Don’t blame all men when your heart breaks

Katie Finlon

“Don’t worry; it gets easier.”

I’ve heard that line more than a few times — from friends, family and even neighbors. And it’s always after I’m back to being single.

They’re not wrong, mind you. It usually does get easier. The problem is that it takes forever for it to get easier.

After landing in this position a few times, I’ve come to realize the following: It doesn’t matter how sane the break-up may be, the following insanity, to some extent, is inevitable.

For example — even if I was happily single, I would never have the uncontrollable urge to buy things from infomercials. But in my current position, all I want to do is to buy the Perfect Tortilla Bowl set and eat all of the taco salads.

Maybe I’ll accomplish all of this on my parents’ couch in my cheetah-print Snuggie while watching Titanic. Maybe I’ll finally participate in the debate about whether Rose can make enough room for Jack to fit on that stupid door.

I’m sure that you might find it cliché that a girl columnist is writing about breaking up. This girl columnist, however, is putting a spin on the usual “men suck” tirade.

Number one: No matter how irrationally mad and borderline psychotic I may be, I will never say that all guys suck, no matter how tempting it might be.

Like it or not, ladies, that’s simply not true. Look at your guy friends or other guys you associate yourselves with. Look at the guy who’s been trying to get you while you dismiss him for another guy who treats you horribly.

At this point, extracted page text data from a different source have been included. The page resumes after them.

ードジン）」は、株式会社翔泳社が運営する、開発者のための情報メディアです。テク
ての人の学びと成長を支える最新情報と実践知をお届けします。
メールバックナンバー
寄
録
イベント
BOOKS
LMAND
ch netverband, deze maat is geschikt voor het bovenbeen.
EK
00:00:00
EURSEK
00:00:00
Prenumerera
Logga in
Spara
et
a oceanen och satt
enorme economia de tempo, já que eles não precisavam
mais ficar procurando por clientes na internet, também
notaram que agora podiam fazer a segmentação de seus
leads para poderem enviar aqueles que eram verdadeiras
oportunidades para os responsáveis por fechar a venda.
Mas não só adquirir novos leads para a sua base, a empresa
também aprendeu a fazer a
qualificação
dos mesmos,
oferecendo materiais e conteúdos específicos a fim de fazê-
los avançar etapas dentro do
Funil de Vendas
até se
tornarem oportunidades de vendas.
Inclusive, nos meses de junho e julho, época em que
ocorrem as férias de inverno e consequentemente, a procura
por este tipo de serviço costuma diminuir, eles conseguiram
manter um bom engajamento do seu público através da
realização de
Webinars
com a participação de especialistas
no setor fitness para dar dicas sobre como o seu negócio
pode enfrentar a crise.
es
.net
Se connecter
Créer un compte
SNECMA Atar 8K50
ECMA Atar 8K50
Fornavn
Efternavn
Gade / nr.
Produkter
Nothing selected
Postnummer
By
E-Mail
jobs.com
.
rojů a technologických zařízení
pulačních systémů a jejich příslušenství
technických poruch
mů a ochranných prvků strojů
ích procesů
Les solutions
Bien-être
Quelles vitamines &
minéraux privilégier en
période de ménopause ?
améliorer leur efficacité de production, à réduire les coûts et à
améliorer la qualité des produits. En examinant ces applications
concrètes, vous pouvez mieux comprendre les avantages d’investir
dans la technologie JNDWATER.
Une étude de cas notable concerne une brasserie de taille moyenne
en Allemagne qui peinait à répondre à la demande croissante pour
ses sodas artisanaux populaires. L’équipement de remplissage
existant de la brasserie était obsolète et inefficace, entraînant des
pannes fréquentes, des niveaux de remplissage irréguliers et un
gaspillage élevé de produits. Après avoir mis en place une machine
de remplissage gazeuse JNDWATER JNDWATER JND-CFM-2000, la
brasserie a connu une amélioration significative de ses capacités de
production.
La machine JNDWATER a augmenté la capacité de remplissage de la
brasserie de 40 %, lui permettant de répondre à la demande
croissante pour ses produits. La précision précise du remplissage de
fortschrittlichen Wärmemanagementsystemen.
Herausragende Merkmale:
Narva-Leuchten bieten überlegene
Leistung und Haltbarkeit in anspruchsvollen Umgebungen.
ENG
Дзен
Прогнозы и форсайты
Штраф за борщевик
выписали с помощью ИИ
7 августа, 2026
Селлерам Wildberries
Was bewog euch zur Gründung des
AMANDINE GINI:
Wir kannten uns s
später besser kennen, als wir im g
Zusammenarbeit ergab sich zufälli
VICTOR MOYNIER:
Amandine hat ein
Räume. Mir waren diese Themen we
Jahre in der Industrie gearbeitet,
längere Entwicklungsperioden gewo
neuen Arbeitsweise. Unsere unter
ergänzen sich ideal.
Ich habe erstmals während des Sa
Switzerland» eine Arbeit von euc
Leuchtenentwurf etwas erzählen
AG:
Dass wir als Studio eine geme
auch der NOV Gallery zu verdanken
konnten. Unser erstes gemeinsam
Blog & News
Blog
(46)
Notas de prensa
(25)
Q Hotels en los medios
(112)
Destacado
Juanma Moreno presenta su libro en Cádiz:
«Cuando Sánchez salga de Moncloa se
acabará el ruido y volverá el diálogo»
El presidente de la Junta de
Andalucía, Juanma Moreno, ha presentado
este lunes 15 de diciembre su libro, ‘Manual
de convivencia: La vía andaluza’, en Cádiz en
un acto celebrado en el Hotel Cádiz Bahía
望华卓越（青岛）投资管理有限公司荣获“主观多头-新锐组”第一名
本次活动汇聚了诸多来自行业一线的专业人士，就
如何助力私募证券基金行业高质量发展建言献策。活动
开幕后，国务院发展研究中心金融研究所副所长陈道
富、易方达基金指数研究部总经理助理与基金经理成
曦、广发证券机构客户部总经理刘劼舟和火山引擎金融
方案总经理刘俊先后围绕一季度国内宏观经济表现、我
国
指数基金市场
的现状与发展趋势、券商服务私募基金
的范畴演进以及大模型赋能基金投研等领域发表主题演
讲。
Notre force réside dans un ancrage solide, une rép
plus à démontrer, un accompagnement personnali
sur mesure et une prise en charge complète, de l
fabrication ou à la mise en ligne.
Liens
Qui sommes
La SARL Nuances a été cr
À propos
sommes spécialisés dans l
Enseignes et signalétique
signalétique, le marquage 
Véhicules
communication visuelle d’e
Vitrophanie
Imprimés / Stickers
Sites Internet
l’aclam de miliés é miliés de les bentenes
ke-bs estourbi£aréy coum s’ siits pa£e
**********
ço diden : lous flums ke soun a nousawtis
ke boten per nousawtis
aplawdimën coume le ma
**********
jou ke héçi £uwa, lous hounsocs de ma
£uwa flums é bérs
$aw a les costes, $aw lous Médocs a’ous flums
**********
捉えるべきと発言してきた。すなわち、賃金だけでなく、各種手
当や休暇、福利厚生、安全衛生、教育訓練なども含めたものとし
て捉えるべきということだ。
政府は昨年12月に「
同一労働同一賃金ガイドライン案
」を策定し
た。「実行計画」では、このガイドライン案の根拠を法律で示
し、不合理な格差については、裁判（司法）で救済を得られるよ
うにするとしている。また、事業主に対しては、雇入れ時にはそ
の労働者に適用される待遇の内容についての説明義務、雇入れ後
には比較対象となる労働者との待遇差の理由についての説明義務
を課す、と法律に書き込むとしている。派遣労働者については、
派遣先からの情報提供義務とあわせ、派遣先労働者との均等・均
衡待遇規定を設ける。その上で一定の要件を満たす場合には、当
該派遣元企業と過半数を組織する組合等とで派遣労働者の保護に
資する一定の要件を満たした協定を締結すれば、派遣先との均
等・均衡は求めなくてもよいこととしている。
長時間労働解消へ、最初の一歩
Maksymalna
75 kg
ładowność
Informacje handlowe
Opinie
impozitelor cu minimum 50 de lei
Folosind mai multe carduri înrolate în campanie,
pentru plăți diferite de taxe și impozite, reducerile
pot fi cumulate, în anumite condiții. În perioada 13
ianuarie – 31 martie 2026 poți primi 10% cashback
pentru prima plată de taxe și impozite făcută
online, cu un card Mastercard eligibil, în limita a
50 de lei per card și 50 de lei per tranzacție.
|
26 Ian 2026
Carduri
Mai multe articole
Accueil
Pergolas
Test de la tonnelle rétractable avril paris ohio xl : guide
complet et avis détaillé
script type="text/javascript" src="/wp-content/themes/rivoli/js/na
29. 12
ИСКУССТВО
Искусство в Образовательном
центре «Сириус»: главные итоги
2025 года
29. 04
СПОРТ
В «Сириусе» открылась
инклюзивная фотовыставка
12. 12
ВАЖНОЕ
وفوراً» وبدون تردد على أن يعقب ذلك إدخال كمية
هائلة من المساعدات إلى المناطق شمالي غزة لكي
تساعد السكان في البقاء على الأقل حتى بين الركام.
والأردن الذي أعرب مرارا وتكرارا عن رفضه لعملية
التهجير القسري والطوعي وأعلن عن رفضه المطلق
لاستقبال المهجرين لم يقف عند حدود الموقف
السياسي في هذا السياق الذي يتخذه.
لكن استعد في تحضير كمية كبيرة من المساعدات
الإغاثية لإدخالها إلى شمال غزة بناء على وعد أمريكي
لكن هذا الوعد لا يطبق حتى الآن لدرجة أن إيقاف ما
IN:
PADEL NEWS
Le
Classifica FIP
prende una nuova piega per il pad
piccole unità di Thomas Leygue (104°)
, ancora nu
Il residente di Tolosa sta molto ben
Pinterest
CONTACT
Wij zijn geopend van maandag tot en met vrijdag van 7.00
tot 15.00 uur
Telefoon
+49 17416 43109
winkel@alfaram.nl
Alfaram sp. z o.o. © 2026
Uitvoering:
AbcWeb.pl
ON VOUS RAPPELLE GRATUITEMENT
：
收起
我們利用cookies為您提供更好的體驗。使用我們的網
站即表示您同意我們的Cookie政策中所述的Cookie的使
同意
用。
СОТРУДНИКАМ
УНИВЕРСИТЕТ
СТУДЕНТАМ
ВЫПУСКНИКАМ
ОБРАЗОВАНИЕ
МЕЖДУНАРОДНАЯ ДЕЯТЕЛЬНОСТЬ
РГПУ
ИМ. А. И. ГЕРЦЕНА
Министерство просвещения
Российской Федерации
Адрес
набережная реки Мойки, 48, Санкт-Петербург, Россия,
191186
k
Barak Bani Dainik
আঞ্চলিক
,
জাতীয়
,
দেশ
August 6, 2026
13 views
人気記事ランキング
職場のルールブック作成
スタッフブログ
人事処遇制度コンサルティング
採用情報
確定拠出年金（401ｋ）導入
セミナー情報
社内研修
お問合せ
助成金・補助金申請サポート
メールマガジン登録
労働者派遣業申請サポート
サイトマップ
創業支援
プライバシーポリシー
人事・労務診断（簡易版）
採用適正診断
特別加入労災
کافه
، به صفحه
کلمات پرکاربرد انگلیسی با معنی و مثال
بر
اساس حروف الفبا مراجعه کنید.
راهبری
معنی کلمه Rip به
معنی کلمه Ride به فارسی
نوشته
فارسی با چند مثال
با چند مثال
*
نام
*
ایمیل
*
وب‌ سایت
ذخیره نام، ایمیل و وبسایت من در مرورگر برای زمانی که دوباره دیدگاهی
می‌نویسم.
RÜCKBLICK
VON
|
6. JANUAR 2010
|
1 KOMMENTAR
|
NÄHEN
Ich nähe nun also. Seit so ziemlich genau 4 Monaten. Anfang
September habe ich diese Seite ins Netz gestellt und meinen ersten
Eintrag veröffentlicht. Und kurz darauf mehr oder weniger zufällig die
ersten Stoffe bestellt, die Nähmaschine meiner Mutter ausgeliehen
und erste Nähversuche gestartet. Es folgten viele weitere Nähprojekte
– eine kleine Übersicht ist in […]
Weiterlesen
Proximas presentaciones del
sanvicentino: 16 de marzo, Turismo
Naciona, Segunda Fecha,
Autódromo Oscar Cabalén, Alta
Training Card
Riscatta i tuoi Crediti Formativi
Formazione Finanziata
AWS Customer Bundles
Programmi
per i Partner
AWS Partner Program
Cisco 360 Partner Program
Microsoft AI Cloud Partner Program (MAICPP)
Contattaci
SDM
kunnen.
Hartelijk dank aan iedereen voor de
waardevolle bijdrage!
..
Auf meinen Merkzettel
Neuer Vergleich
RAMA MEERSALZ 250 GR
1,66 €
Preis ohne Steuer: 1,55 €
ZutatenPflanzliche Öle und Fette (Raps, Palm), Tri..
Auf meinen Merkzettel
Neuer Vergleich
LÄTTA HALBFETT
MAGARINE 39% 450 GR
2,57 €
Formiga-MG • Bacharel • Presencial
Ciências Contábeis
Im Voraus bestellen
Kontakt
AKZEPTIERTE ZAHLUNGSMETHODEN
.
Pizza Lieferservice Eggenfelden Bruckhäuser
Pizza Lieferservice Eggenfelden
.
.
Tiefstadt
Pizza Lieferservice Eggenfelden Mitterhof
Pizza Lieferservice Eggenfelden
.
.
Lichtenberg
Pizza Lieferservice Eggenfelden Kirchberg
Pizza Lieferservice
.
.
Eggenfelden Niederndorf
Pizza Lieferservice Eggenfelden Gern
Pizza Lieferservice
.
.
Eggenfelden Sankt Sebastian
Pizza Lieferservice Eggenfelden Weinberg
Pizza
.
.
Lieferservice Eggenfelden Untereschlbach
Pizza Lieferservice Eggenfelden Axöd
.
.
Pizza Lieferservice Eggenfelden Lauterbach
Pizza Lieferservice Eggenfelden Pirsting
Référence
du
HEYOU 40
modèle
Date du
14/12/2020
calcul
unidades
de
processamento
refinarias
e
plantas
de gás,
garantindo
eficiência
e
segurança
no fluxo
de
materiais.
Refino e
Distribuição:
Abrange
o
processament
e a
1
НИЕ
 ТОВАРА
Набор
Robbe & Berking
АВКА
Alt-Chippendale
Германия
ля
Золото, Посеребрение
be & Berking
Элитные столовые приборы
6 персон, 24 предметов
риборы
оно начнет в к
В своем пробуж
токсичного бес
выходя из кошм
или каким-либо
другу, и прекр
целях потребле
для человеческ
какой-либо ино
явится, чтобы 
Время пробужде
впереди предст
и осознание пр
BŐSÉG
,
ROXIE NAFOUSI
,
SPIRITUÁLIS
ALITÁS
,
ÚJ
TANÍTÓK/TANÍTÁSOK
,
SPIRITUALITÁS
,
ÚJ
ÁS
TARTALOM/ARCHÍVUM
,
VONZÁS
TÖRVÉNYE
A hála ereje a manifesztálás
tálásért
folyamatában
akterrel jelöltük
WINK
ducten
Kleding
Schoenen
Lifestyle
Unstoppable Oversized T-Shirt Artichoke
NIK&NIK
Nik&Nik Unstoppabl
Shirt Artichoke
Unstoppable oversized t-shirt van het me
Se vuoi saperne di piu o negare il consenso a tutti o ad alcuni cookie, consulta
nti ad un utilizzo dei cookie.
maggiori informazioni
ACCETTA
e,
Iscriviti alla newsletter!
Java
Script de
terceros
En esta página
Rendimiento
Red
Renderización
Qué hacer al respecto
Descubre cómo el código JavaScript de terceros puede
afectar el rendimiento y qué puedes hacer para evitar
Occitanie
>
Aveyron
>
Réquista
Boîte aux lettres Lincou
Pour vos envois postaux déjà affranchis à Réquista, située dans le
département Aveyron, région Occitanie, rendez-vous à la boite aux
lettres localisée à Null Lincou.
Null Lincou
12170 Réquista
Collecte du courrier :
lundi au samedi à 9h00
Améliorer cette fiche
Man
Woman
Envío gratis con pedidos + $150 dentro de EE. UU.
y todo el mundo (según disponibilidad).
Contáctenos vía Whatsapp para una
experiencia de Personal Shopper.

Guys, I know you say that we suck, too. And sometimes, we do. The same goes for you — what about the girl who knows you better than you know yourself, and yet you try so hard to pursue the girl who doesn’t even give you the time of day?

Personally, I see it as a cop-out to blame a gender when a breakup had everything to do with a specific problem or a specific person.

Or multiple specific problems.

Also, I know not all girls say this, but number two: I get legitimately angry when a girl says, “I can’t trust any man but my daddy.”

That’s crap. I’m sure your dad is a good guy, but he’s not perfect. If he’s anything like my dad, he’ll even admit it. But oh my God, if you’re not going to trust people, at least be fair and not discriminatory to a specific sex.

And, while we’re heading in this direction, let’s talk about standards.

I have a certain vendetta against Nicholas Sparks within this realm. Number three: Not every guy will be like the male protagonists from The Notebook and The Last Song. Simply put, it’s fiction for a reason.

My intention isn’t to make you as bitter as I am, especially at the moment. It’s just a reminder that, after sitting on the couch writing about a recently single routine, you need to get up and be realistic about what you want – not what you think should happen.